Write out the entries verbatim and leave the images out of the copy.

[Available records Boundary: Start]

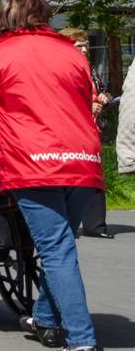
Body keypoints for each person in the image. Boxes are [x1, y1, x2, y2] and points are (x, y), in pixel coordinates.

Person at [0, 0, 105, 351]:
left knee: (55, 249)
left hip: (34, 161)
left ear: (4, 19)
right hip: (83, 159)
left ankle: (82, 342)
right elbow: (86, 100)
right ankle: (45, 320)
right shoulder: (71, 53)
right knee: (62, 246)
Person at [61, 28, 113, 239]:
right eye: (79, 45)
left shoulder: (89, 69)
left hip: (90, 130)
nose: (84, 49)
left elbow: (103, 89)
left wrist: (104, 97)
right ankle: (66, 224)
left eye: (86, 46)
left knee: (93, 173)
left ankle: (95, 225)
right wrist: (86, 106)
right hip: (68, 131)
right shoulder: (61, 69)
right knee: (69, 176)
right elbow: (60, 99)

[Available records Boundary: End]

**The completed task**
Body keypoints for each person in the image. Boxes are [x1, y1, x2, y2] and points are (x, y), in pixel coordinates.

Person at [0, 0, 105, 351]:
left knee: (55, 249)
left hip: (34, 161)
left ear: (4, 19)
right hip: (83, 159)
left ankle: (82, 342)
right elbow: (86, 100)
right ankle: (45, 320)
right shoulder: (71, 53)
right knee: (62, 246)
Person at [61, 28, 113, 239]:
right eye: (79, 45)
left shoulder: (89, 69)
left hip: (90, 130)
nose: (84, 49)
left elbow: (103, 89)
left wrist: (104, 97)
right ankle: (66, 224)
left eye: (86, 46)
left knee: (93, 173)
left ankle: (95, 225)
right wrist: (86, 106)
right hip: (68, 131)
right shoulder: (61, 69)
right knee: (69, 176)
right elbow: (60, 99)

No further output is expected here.